A barn has been raised at The F.E. McWilliam Gallery, Banbridge, in order to host a public art seminar.

Local artist Paddy Bloomer and his team, erected his art work, The Barn, ‘Ireland’s only nomadic agricultural building’ in the grounds of the Gallery.

Conceived as a temporary event space where the erection of the venue is as important and sociable as the goings on within,

The Barn was originally developed as part of Arts Council of Northern Ireland project delivered by Craigavon Borough Council in 2005.

Since then this temporary structure, which has PVC walls printed to look like rusty corrugated iron, has been erected at several festivals and community events but this was the first time that it has been brought to Banbridge.

On this occasion The Barn was used for a public art seminar organised by the Gallery in connection with the ongoing Banbridge Public Art Commission.

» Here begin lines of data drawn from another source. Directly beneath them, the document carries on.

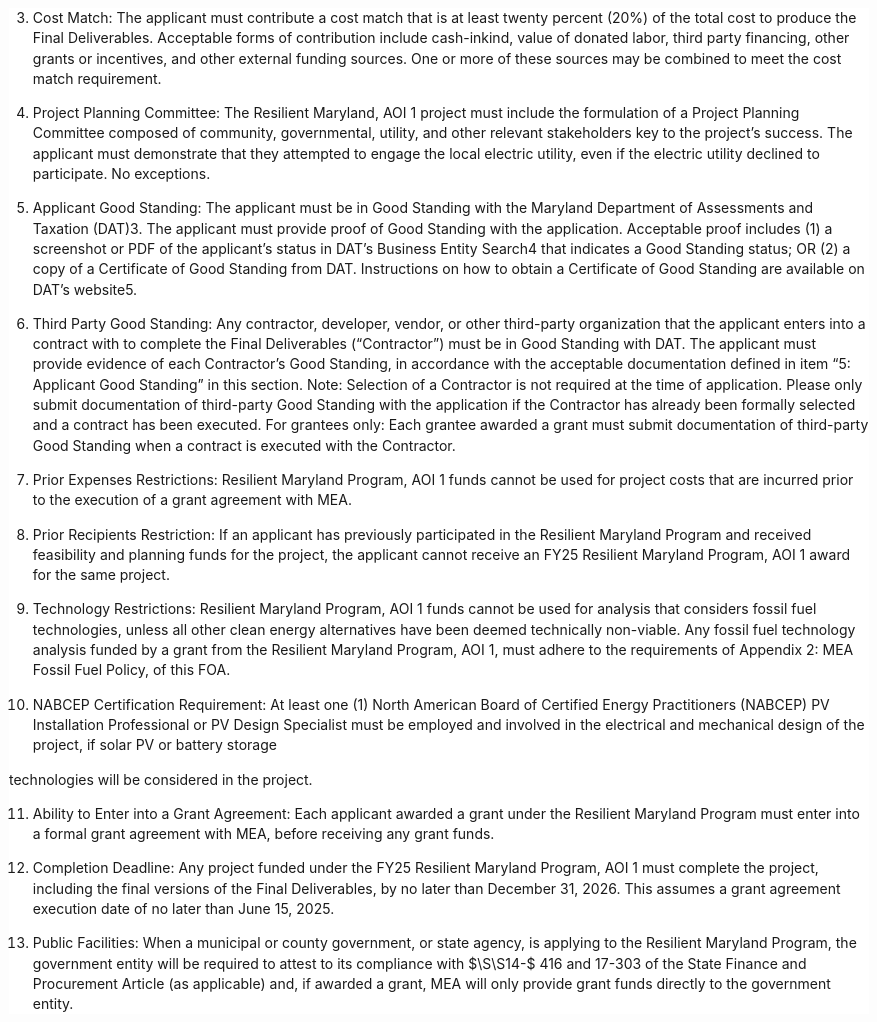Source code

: 3. Cost Match: The applicant must contribute a cost match that is at least twenty percent $(20\%)$ of the total cost to produce the Final Deliverables. Acceptable forms of contribution include cash-inkind, value of donated labor, third party financing, other grants or incentives, and other external funding sources. One or more of these sources may be combined to meet the cost match requirement.  

4. Project Planning Committee: The Resilient Maryland, AOI 1 project must include the formulation of a Project Planning Committee composed of community, governmental, utility, and other relevant stakeholders key to the project’s success. The applicant must demonstrate that they attempted to engage the local electric utility, even if the electric utility declined to participate. No exceptions.  

5. Applicant Good Standing: The applicant must be in Good Standing with the Maryland Department of Assessments and Taxation (DAT)3. The applicant must provide proof of Good Standing with the application. Acceptable proof includes (1) a screenshot or PDF of the applicant’s status in DAT’s Business Entity Search4 that indicates a Good Standing status; OR (2) a copy of a Certificate of Good Standing from DAT. Instructions on how to obtain a Certificate of Good Standing are available on DAT’s website5.  

6. Third Party Good Standing: Any contractor, developer, vendor, or other third-party organization that the applicant enters into a contract with to complete the Final Deliverables (“Contractor”) must be in Good Standing with DAT. The applicant must provide evidence of each Contractor’s Good Standing, in accordance with the acceptable documentation defined in item “5: Applicant Good Standing” in this section. Note: Selection of a Contractor is not required at the time of application. Please only submit documentation of third-party Good Standing with the application if the Contractor has already been formally selected and a contract has been executed. For grantees only:  Each grantee awarded a grant must submit documentation of third-party Good Standing when a contract is executed with the Contractor.  

7. Prior Expenses Restrictions: Resilient Maryland Program, AOI 1 funds cannot be used for project costs that are incurred prior to the execution of a grant agreement with MEA.  

8. Prior Recipients Restriction: If an applicant has previously participated in the Resilient Maryland Program and received feasibility and planning funds for the project, the applicant cannot receive an FY25 Resilient Maryland Program, AOI 1 award for the same project.  

9. Technology Restrictions: Resilient Maryland Program, AOI 1 funds cannot be used for analysis that considers fossil fuel technologies, unless all other clean energy alternatives have been deemed technically non-viable. Any fossil fuel technology analysis funded by a grant from the Resilient Maryland Program, AOI 1, must adhere to the requirements of Appendix 2: MEA Fossil Fuel Policy, of this FOA.  

10. NABCEP Certification Requirement: At least one (1) North American Board of Certified Energy Practitioners (NABCEP) PV Installation Professional or PV Design Specialist must be employed and involved in the electrical and mechanical design of the project, if solar PV or battery storage  

technologies will be considered in the project.  

11. Ability to Enter into a Grant Agreement: Each applicant awarded a grant under the Resilient Maryland Program must enter into a formal grant agreement with MEA, before receiving any grant funds.  

12. Completion Deadline: Any project funded under the FY25 Resilient Maryland Program, AOI 1 must complete the project, including the final versions of the Final Deliverables, by no later than December 31, 2026. This assumes a grant agreement execution date of no later than June 15, 2025.  

13. Public Facilities: When a municipal or county government, or state agency, is applying to the Resilient Maryland Program, the government entity will be required to attest to its compliance with $\S\S14-$ 416 and 17-303 of the State Finance and Procurement Article (as applicable) and, if awarded a grant, MEA will only provide grant funds directly to the government entity.  

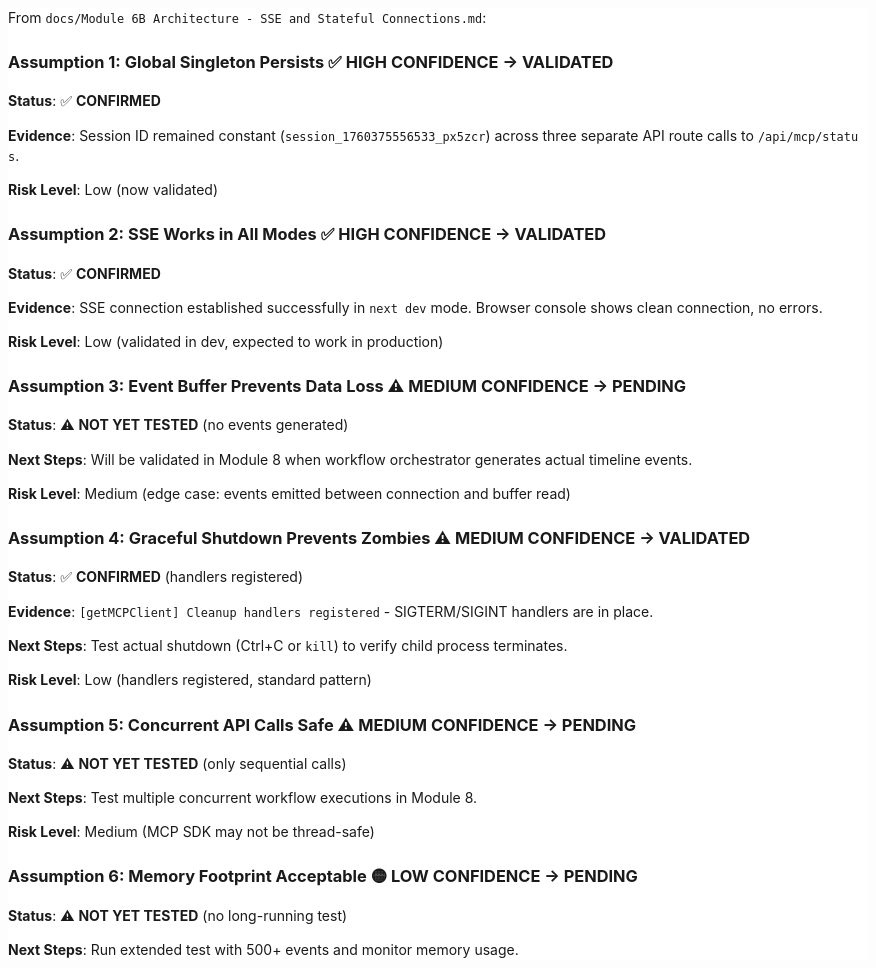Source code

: From `docs/Module 6B Architecture - SSE and Stateful Connections.md`:

### Assumption 1: Global Singleton Persists ✅ HIGH CONFIDENCE → VALIDATED

**Status**: ✅ **CONFIRMED**

**Evidence**: Session ID remained constant (`session_1760375556533_px5zcr`) across three separate API route calls to `/api/mcp/status`.

**Risk Level**: Low (now validated)

### Assumption 2: SSE Works in All Modes ✅ HIGH CONFIDENCE → VALIDATED

**Status**: ✅ **CONFIRMED**

**Evidence**: SSE connection established successfully in `next dev` mode. Browser console shows clean connection, no errors.

**Risk Level**: Low (validated in dev, expected to work in production)

### Assumption 3: Event Buffer Prevents Data Loss ⚠️ MEDIUM CONFIDENCE → PENDING

**Status**: ⚠️ **NOT YET TESTED** (no events generated)

**Next Steps**: Will be validated in Module 8 when workflow orchestrator generates actual timeline events.

**Risk Level**: Medium (edge case: events emitted between connection and buffer read)

### Assumption 4: Graceful Shutdown Prevents Zombies ⚠️ MEDIUM CONFIDENCE → VALIDATED

**Status**: ✅ **CONFIRMED** (handlers registered)

**Evidence**: `[getMCPClient] Cleanup handlers registered` - SIGTERM/SIGINT handlers are in place.

**Next Steps**: Test actual shutdown (Ctrl+C or `kill`) to verify child process terminates.

**Risk Level**: Low (handlers registered, standard pattern)

### Assumption 5: Concurrent API Calls Safe ⚠️ MEDIUM CONFIDENCE → PENDING

**Status**: ⚠️ **NOT YET TESTED** (only sequential calls)

**Next Steps**: Test multiple concurrent workflow executions in Module 8.

**Risk Level**: Medium (MCP SDK may not be thread-safe)

### Assumption 6: Memory Footprint Acceptable 🟡 LOW CONFIDENCE → PENDING

**Status**: ⚠️ **NOT YET TESTED** (no long-running test)

**Next Steps**: Run extended test with 500+ events and monitor memory usage.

This project, funded by the Arts Council of Northern Ireland and Armagh City, Banbridge and Craigavon Borough Council, aims to commission a major Strategic Gate Way art work for a site along the north bound carriage way of the A1, adjacent to the F.E. McWilliam Gallery and at the first exit for Banbridge.

After a public competition, four artists Kevin Atherton, Brian Connolly, Locky Morris and Tim Shaw have been short listed to develop proposals for the site.

Once the work is commissioned, funding will be sought to realise the project.

The Banbridge Public Art Seminar was part of the public engagement for this project and brought experts from Belfast, Dublin and London to discuss the value and challenges of public art in its traditional forms and the alternatives possible within the constraints of the commissioning process.

The audience of around 40 students and artists were taken on a bus trip of Banbridge to see the existing sculpture – The War Memorial and The Crozier Monument and the proposed site of the Gateway sculpture.

The Public Art Seminar was the first of a series of public engagement events that will be organised in conjunction with the Banbridge Public Art Commission.